Posted by valleylynn (Dallas, OR - Zone 8b) on Aug 28, 2014 4:42 PM

Proboscidea parviflora var. hohokamiana is considered an annual in its native habitat. It is believed by ethnobotanists to have been domesticated by the women of the Tohono O’odham of southern Arizona. From each crop, they would choose seeds from pods that produced longer capsules for the next year's planting. Over time, they chose seeds that produced the longer capsules and seeds that germinated faster.
Seeds are rich in oil and protein and are edible, as are the fleshy fruits, which are sometimes pickled.

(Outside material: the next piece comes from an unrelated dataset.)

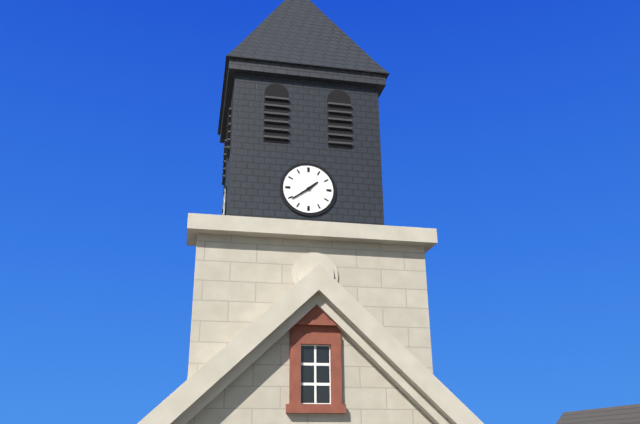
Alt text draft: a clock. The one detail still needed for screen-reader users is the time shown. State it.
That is 1:39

This species is easy to distinguish from P. altheaifolia by both the blooms and the seeds.
P. altheaifolia has 2-inch-long, bright yellow flowers, and is a perennial. The seeds are black.
The seeds can take several years to germinate.
P. parviflora var. hohokamiana has purplish/pink blooms and black seeds, and is an annual.

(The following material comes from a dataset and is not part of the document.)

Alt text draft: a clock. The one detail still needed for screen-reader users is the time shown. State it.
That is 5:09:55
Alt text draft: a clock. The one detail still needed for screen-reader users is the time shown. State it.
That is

Both have foliage that hugs the ground and is heliotropic (follows the sun).

The plant became so important in basket making that it spread to over 25 native cultures. The seed pods are still used in craft making.

Native plant found in disturbed dry places below about 3200 feet in the
deserts of southwestern California to Arizona,
southern Nevada, to western Texas and northern

An interesting explanation of how the seed pods were used in basket making. http://www.statemuseum.arizona...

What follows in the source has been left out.